**Task objective**
Please state what the writer of the text about lithium on boats names as their issue with lithium.

**Text block**
<<<<

My issue with lithium is not that it can’t be done safely as you will cover in part 2, it is the knowledge, money and effort required to do it right. From an opportunity cost standpoint, I see many other areas where we could increase our boat performance or enjoyment more for the same resources but I can also see a day where lead acid is no longer the right answer for us. The companies are putting out products that take ever more knowledge to install, use and maintain while often not properly documenting it and if it were only in the area of batteries, it might be manageable but we also have it in electronics and many other systems. Just looking at a lot of the boats I see, most boat owners and often professional yards are failing miserably spec’ing, installing and maintaining much simpler systems including basic fusing. The current state of most products on the market look to me like if instead of buying a full engine, you bought a short block and then were responsible for buying the fuel system, cooling system, etc yourself from other vendors piece by piece. You have already written on the obvious solution to this and it is good to hear that several of the readers here have done that. There are always going to be the people who are capable of doing this well themselves but I suspect they are a pretty small minority. I think about this growing complexity a fair amount with my work as we design products that push our field and it is a super hard balance as increasing features and performance often necessitates more complexity. Can you imagine going back to a land-line only, no PC and 1980’s cars world? We have made huge progress in technology but being an early adapter can be very problematic.

>>>>

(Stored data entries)

<<<<

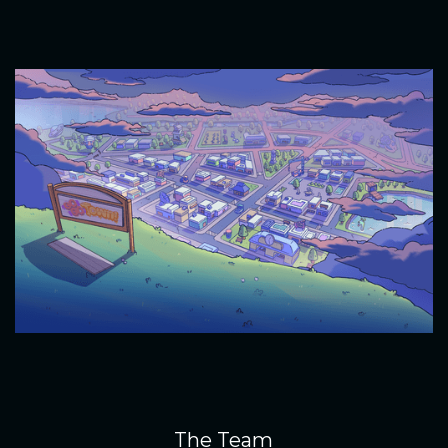
The Team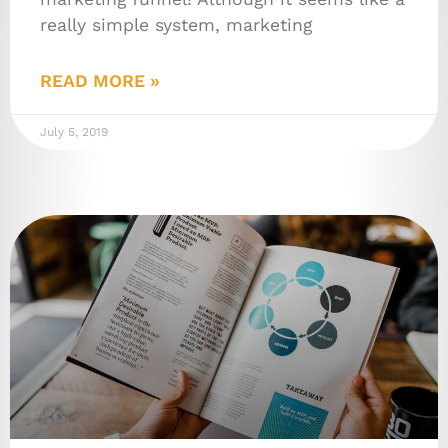
really simple system, marketing
READ MORE »
July 5, 2019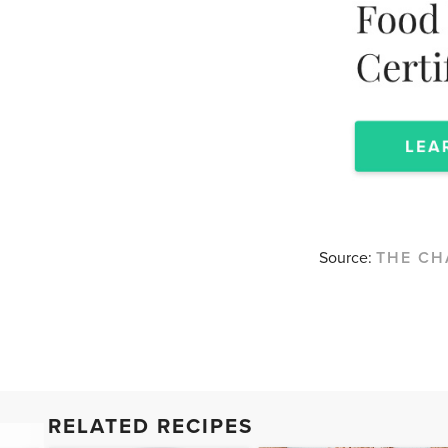
Source:
THE CH
RELATED RECIPES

>>>>

**Answer area**
The knowledge, money and effort required to do it right.